No último dia 21 de maio, o governo federal publicou a Medida Provisória nº 1.300/2025, que representa uma tentativa concreta de reestruturar o setor elétrico brasileiro. A proposta, enviada pelo Ministério de Minas e Energia, foca três eixos: justiça tarifária, liberdade de escolha para o consumidor e equilíbrio setorial. Embora não seja considerada uma reforma estrutural completa, a iniciativa toca em pontos há muito discutidos —e adiados— por sucessivas administrações.
O primeiro eixo, de justiça tarifária, mira diretamente a Tarifa Social de Energia Elétrica. Famílias de baixa renda que consomem até 80 kWh/mês terão 100% de desconto na fatura, e aquelas com consumo de até 120 kWh/mês ficarão isentas da CDE (Conta de Desenvolvimento Energético). Estima-se que 66 milhões de brasileiros possam ser beneficiados. A medida é meritória, mas precisa de equilíbrio para não comprometer a sustentabilidade financeira do setor.
Já a ampliação do mercado livre de energia, prevista para atingir consumidores comerciais e industriais a partir de 2026, e todos os demais a partir de 2027, busca oferecer aos brasileiros a possibilidade de escolher seus fornecedores de energia, como ocorre atualmente, por exemplo, no setor de telefonia. A aposta na concorrência é promissora, mas exige regras claras, que dependem da atividade de regulamentação da Lei pelo próprio Ministério e da atividade regulatória da Aneel. Nesse sentido, é preocupante os prazos curtos que terão o Ministério e a Aneel para discutir e aprovar os regulamentos que são necessários para que esse eixo da reforma funcione.
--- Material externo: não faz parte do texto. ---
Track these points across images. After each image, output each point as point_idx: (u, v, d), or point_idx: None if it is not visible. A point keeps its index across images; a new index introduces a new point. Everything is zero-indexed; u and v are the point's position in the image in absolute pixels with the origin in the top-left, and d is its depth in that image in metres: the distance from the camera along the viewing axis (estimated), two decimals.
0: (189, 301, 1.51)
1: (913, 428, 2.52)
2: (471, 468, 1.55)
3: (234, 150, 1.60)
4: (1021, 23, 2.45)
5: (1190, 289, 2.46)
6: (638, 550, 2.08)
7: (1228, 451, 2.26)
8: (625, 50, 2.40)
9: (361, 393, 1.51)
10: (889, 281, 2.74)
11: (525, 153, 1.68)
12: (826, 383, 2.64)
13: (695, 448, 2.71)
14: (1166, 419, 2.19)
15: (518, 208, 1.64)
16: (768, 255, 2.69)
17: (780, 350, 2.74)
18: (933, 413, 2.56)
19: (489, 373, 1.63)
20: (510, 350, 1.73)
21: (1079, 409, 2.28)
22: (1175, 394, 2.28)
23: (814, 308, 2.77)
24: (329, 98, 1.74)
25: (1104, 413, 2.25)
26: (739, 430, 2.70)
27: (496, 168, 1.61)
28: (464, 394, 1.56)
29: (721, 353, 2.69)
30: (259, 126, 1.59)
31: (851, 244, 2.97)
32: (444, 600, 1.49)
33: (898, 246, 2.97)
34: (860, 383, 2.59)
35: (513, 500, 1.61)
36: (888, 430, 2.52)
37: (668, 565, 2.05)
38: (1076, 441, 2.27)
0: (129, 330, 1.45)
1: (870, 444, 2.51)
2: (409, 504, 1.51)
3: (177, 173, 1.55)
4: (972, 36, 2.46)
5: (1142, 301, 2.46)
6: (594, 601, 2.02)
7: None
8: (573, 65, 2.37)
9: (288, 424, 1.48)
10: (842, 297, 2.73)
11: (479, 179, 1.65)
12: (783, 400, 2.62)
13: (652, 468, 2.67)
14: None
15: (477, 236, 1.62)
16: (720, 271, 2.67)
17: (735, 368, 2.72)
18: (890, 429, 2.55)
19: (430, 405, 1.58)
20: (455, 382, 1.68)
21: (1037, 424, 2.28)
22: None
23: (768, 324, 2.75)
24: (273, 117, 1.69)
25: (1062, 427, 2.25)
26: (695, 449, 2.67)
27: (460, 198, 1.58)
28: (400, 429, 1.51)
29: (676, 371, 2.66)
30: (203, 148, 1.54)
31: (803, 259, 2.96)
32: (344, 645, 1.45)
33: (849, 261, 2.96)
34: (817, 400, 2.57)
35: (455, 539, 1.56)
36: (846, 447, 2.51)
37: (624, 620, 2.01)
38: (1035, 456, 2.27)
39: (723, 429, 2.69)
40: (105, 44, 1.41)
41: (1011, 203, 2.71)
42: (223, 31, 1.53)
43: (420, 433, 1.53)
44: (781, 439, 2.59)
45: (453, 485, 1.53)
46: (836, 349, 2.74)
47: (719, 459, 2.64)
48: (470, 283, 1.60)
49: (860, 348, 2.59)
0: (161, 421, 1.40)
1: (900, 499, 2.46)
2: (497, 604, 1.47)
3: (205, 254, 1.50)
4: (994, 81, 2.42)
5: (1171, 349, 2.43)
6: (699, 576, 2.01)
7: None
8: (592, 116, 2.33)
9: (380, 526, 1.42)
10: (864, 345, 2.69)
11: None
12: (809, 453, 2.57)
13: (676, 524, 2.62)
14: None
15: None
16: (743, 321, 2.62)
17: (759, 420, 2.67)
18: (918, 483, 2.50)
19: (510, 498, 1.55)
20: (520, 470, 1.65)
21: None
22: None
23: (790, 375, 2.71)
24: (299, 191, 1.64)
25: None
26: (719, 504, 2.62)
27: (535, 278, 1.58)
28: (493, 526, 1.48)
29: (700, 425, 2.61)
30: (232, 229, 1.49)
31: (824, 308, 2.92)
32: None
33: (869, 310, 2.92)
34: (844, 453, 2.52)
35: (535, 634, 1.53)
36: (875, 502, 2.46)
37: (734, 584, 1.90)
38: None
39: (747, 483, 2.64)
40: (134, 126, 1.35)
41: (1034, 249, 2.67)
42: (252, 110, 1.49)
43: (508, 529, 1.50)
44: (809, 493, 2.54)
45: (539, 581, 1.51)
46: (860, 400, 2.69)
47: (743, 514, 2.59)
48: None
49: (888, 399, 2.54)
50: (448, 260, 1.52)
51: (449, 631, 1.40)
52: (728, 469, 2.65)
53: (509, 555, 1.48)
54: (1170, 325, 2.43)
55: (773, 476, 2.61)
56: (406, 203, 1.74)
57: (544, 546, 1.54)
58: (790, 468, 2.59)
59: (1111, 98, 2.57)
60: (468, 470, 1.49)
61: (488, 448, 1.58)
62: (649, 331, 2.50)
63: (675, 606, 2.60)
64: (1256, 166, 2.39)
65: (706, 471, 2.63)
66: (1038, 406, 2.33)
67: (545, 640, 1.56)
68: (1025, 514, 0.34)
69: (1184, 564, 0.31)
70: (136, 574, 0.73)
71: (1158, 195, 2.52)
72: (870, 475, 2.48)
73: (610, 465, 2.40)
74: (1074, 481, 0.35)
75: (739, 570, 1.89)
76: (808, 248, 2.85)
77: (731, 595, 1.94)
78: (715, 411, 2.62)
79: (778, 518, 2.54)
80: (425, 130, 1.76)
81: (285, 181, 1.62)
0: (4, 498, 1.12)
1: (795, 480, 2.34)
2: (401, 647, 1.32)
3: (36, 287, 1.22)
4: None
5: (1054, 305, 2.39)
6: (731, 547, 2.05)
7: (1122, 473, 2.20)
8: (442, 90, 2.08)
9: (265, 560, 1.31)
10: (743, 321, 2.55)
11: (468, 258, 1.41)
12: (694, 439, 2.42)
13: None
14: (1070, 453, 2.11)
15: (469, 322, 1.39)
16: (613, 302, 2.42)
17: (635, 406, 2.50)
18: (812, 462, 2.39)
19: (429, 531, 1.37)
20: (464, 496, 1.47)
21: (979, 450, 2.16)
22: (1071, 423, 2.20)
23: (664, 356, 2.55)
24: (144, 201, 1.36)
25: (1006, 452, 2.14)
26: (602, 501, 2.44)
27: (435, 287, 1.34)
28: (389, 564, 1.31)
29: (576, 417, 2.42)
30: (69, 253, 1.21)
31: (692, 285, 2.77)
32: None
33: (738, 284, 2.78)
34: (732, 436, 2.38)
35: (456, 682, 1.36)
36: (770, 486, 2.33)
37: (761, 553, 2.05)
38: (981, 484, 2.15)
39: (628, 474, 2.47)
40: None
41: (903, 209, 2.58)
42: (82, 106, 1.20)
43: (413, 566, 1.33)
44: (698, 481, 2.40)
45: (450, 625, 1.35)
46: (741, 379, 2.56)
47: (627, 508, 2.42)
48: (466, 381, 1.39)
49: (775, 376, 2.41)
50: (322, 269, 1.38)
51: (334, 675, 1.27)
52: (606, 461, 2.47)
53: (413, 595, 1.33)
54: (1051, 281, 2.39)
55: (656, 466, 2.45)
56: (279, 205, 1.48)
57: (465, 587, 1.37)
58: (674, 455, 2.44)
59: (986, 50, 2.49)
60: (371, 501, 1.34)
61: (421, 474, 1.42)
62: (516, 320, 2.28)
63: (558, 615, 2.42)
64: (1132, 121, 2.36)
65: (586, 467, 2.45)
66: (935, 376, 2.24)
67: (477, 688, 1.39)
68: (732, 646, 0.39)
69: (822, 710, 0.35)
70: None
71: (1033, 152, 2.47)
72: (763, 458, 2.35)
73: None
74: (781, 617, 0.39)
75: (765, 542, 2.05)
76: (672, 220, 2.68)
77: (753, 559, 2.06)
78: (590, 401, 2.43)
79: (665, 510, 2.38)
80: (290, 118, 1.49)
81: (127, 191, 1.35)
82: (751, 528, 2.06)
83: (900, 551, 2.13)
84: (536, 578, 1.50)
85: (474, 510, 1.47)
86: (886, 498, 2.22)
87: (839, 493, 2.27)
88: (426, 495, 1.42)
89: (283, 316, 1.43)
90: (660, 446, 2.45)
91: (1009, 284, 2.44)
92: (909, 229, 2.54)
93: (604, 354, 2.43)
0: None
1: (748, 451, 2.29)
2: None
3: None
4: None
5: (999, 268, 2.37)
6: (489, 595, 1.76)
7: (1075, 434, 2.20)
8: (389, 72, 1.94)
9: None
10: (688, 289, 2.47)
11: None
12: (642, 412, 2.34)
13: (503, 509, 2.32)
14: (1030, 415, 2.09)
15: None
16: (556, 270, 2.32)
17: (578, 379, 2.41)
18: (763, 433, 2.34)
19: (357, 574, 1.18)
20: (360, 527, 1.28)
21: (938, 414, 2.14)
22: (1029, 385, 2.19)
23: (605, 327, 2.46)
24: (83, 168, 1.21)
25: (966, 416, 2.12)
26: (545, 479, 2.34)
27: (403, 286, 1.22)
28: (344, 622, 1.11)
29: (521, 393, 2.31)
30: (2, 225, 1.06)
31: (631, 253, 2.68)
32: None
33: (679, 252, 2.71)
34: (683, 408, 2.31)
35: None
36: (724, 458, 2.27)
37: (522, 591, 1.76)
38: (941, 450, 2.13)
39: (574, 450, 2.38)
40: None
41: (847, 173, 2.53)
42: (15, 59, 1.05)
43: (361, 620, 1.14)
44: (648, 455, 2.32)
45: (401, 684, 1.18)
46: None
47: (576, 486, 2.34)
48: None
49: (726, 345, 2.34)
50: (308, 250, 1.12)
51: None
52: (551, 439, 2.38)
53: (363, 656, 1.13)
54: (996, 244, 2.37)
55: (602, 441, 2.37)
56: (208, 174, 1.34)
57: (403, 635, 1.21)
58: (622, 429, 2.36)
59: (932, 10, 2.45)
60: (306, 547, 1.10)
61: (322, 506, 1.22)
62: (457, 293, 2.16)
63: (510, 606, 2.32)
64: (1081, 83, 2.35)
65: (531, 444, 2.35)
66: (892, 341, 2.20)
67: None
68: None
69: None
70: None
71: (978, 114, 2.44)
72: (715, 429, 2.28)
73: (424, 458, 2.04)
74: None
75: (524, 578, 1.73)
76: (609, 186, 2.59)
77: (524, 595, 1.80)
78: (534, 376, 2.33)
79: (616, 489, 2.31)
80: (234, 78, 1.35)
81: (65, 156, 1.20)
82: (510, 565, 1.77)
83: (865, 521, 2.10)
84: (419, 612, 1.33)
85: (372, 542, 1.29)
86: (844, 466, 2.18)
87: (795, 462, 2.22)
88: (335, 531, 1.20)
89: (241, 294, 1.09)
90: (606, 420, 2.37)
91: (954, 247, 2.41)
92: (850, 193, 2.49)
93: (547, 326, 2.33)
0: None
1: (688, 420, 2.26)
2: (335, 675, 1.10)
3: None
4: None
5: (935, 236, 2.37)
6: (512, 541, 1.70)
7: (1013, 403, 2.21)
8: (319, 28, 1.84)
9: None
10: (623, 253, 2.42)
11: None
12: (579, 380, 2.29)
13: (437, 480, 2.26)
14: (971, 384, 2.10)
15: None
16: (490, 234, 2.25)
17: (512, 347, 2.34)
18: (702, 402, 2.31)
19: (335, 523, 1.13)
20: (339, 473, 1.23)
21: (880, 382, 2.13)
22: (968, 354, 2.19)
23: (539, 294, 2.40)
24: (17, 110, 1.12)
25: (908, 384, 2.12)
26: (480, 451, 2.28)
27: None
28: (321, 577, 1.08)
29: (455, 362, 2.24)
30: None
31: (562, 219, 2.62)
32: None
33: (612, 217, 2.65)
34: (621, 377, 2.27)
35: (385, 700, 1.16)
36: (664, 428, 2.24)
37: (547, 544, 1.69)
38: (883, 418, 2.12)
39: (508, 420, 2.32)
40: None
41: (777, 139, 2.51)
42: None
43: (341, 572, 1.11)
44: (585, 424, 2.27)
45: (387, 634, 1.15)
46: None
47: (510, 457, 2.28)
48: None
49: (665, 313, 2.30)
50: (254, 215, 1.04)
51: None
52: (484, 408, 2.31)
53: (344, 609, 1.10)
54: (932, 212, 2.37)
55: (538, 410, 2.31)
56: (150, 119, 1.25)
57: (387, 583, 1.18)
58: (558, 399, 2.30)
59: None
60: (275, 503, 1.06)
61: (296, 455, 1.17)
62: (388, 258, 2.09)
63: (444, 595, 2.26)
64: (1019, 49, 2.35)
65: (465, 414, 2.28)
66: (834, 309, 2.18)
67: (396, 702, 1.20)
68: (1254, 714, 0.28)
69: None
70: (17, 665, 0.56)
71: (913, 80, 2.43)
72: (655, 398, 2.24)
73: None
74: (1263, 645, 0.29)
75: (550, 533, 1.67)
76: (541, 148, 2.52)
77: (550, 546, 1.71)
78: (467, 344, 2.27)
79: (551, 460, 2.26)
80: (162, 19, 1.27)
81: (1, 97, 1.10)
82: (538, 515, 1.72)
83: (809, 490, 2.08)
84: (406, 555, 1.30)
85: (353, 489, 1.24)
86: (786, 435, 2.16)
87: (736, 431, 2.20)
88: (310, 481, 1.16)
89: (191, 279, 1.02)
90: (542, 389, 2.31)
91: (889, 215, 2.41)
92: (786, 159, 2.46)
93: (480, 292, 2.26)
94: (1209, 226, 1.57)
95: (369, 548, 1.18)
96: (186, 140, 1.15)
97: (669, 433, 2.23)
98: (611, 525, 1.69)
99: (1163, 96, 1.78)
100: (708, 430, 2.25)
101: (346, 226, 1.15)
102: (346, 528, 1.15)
O terceiro eixo propõe uma reestruturação dos encargos setoriais, especialmente da CDE. A ideia é redistribuir os custos dos subsídios existentes no setor. Está prevista uma equalização, que reduzirá subsídios aos consumidores industriais, e a diminuição de desigualdades históricas entre consumidores regulados e livres.
Entretanto, a proposta esbarra em um terreno minado. Há resistências técnicas, políticas e econômicas. O risco mais imediato está no Congresso, onde a MP já recebeu mais de 600 emendas —466 delas substanciais. A maior parte tenta restaurar ou proteger subsídios a fontes específicas ou categorias de consumidores, com destaque para geração distribuída, pequenas centrais hidrelétricas e gás natural. Essa pressão ameaça desfigurar o texto original.
A medida provisória também não avança o suficiente em temas como eficiência do sistema, expansão planejada ou integração plena de novas tecnologias como armazenamento e geração intermitente. O foco excessivo em realocar subsídios, sem atacar ineficiências estruturais, é sem dúvida o maior limitador do alcance dessa reforma.
Além disso, há o fantasma dos “jabutis” legislativos —dispositivos que, sob a justificativa de fomentar setores específicos, distorcem o planejamento energético. Tivemos um exemplo concreto disso na recente tramitação do projeto de lei sobre as eólicas offshore, que se estima que as emendas aprovadas no Congresso, e, felizmente vetadas pelo Poder Executivo, poderiam aumentar em R$ 545 bilhões os custos do sistema até 2050, elevar tarifas em 9% e as emissões em 25%.
A MP 1.300/2025 tem méritos e potencial para modernizar um setor essencial à competitividade do país. Mas, se capturada por interesses corporativos ou desidratada por emendas oportunistas, pode resultar em mais uma oportunidade perdida. Para que a reforma se torne realidade e beneficie de fato o consumidor, será preciso coragem técnica, articulação política e, acima de tudo, compromisso com o interesse público.